◆ **Verilen Metin**
Pazartesi, Aralık 19, 2011

klasik müzik tarihçem ve Goldberg Variations ♫ ♪♪ ♫ ♪..wine ..wine wine




Hastayken dinlersem iyileşirim, kızgınken dinlersem sakinleşirim.bence klasik müzüğin anlamı da budur.

Bay E .. gecmiş vakitte yazar kadına sormuştu nereden gelıyordu kadının bu klasık müzik merakı...

1.Antik Çağ (Walkman dönemi):
Çok çok eskidendi. tatilde bir walkman almıştım. Walkman’imi o kadar sevmiştim ki sabah uyanır uyanmaz kulağıma takıyor, gece uykuya dalana kadar çıkarmıyordum. Ancak şöyle bir sorun vardı:yanımdaki tek kaset, aletin içinden çıkan, her yüzüne yirmi dakikalık tek bir parça kaydedilmiş tanıtım kasetiydi. Ön yüzünde Grieg’in piyano konçertosunun ilk bölümü vardı. Arka yüzünde ne vardı hatırlamıyorum, Defalarca dinleye dinleye bütün notaları ezberlemiştim ve kaseti her başa sarışta piller bitecek diye huzursuz olurdum.

2. Amadeus dönemi: Milos Forman’ın Amadeus filmi ve Mozart hayranlıgı. Uzun bir süre ortalıkta “Konfuta-tis, Maledik-tis,” diye mırıldanarak dolaştığımı hatırlıyorum. Filmde kullanılan bütün Mozart eserlerini ezbere biliyordum.

3. Gel zaman git zaman: Vasat bir klasik müzik dinleyicisi oldum, melodisi aklımda yer eden her şeyden hoşlanıyordum. Chopin, Mozart veya Beethoven duyduğumda, çoğu zaman hangisinin hangisi olduğunu ayırt edebiliyordum. Asansörlerde ve otel lobilerinde çalınan bütün klasik müzik eserlerini tanıyordum. Festivale gelen meşhur orkestraların konserlerine gidiyordum, On onbeş tane klasik müzik kasetim vardı.

4. Birinci Ayışığı Dönemi: Kasetlerimden biri Beethoven’ın 14 numaralı sonatı, nam-ı diğer Ayışığı Sonatı’ydı. Geceleri kulağımda walkman yatağıma uzanır ve kendimi kocaman bir sahnede, spotların altında, muazzam bir piyanoda Ayışığı Sonatı’nın üçüncü bölümünü çalarken hayal ederdim. Seyirciler beni hep ayakta alkışlardı. O yaşlardakilerin kendisini madonna filan olarak sahnede hayal etmesi gibi bir durumdu sanırım.

◆ **Kaynak Veri**
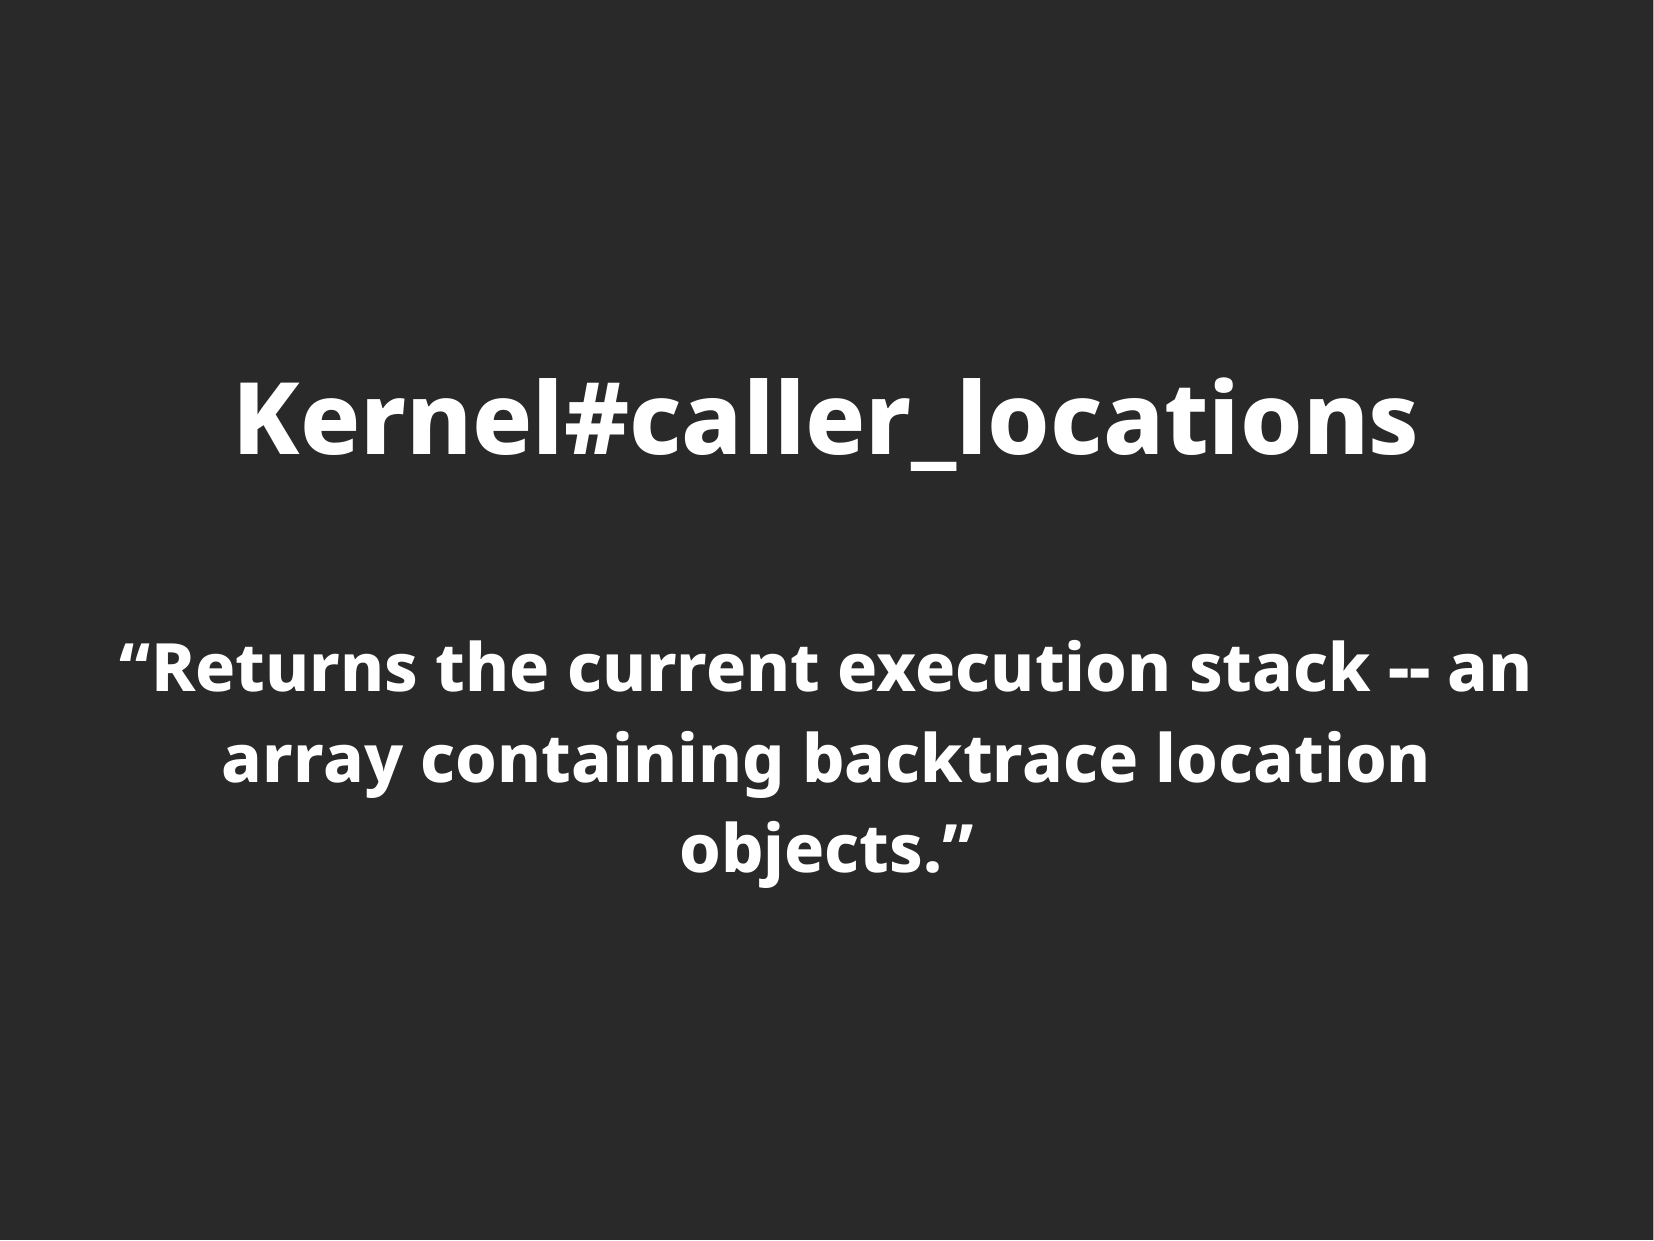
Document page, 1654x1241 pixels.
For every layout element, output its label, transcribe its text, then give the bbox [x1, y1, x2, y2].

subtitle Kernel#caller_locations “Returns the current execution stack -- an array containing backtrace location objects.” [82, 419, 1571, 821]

◆ **Alıştırma A**
Aşağıdaki üç ifadenin verilen metinle uyuşup uyuşmadığını belirtin ve her biri için evet ya da hayır deyip kararı belirleyen sözleri metinden aynen alıntılayın: (i) Walkman'den çıkan tanıtım kasetinin ön yüzünde Grieg'in piyano konçertosunun ilk bölümü vardı. (ii) Anlatıcı, tanıtım kasetinin arka yüzünde ne olduğunu hatırlıyor. (iii) Anlatıcının yirmi civarında klasik müzik kaseti vardı.
◆ **Alıştırma B**
Verilen metne göre anlatıcının Walkman döneminde hep aynı parçayı dinlemesinin nedenini bir ila üç cümleyle açıklayın.

◆ **Doğru Yanıt A**
(i) Evet: "Ön yüzünde Grieg’in piyano konçertosunun ilk bölümü vardı."
(ii) Hayır: "Arka yüzünde ne vardı hatırlamıyorum"
(iii) Hayır: "On onbeş tane klasik müzik kasetim vardı."

◆ **Doğru Yanıt B**
Anlatıcının yanındaki tek kaset, aletin içinden çıkan tanıtım kasetiydi. Bu kasetin her yüzüne yirmi dakikalık tek bir parça kaydedilmişti. Bu yüzden anlatıcı aynı parçayı defalarca dinleyip bütün notalarını ezberlemişti.